WHAT THE TASK ASKS. In the records below, find the line containing "Hypothesis-9(a): Technology (C9)". Restate it and all the lines after it exactly, and omit the rest.
★ ★ ★ ★ ★
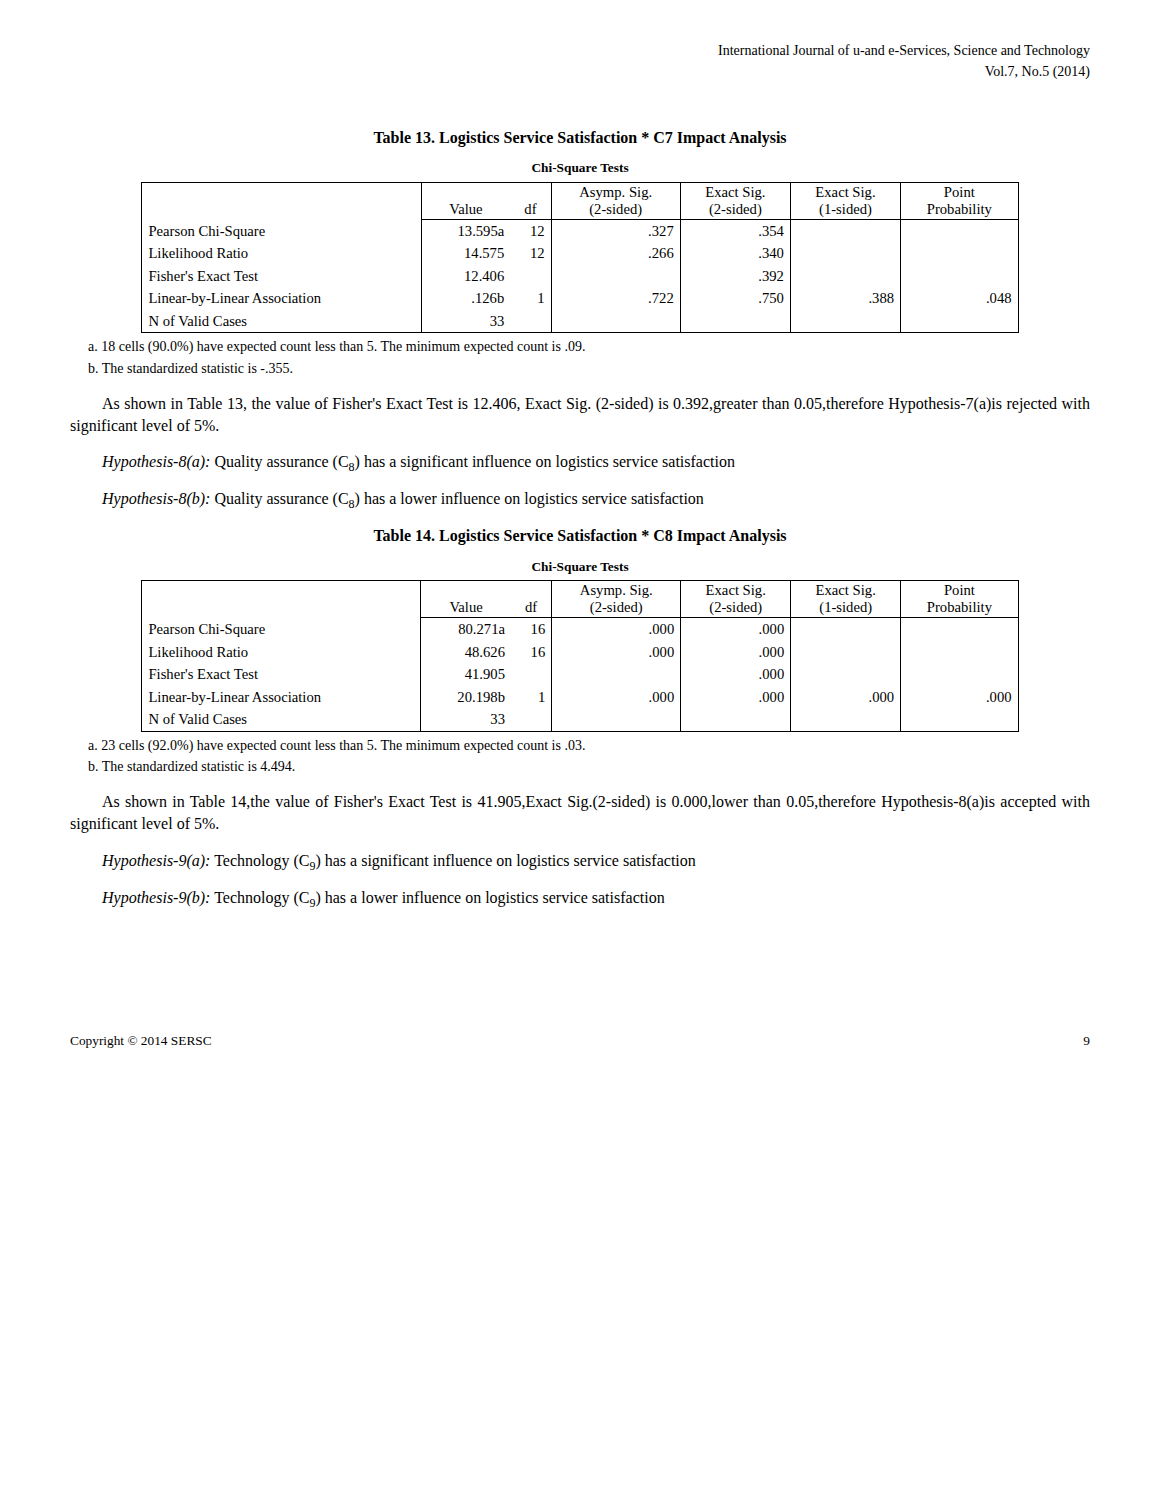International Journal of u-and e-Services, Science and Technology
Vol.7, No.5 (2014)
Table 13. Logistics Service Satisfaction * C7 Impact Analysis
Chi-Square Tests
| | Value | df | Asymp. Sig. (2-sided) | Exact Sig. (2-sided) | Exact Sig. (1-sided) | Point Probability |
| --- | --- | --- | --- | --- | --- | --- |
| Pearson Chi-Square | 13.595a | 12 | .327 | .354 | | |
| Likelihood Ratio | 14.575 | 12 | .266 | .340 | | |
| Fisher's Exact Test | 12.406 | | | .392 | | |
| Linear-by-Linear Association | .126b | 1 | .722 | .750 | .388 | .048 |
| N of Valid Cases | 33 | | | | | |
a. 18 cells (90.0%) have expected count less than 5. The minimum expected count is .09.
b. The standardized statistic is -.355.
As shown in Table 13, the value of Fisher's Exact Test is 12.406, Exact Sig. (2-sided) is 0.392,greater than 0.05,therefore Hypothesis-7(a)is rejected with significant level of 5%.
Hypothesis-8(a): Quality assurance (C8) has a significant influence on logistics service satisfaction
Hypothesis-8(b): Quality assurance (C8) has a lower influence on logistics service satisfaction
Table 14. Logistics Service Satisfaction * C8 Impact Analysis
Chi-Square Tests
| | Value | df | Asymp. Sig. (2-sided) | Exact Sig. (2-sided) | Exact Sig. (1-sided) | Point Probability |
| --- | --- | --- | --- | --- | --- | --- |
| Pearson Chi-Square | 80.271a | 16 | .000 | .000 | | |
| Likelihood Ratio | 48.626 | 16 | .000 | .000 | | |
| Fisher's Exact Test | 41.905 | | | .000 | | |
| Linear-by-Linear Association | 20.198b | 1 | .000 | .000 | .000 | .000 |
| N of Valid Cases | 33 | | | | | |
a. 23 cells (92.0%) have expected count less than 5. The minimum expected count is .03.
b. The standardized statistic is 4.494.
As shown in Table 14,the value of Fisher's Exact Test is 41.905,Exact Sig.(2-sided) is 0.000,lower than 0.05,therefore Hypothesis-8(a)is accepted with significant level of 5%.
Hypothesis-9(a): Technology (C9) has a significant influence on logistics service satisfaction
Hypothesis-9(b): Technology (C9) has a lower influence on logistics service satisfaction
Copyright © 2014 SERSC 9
★ ★ ★ ★ ★
OUTPUT FOR THIS TASK.
Hypothesis-9(a): Technology (C9) has a significant influence on logistics service satisfaction
Hypothesis-9(b): Technology (C9) has a lower influence on logistics service satisfaction
Copyright © 2014 SERSC 9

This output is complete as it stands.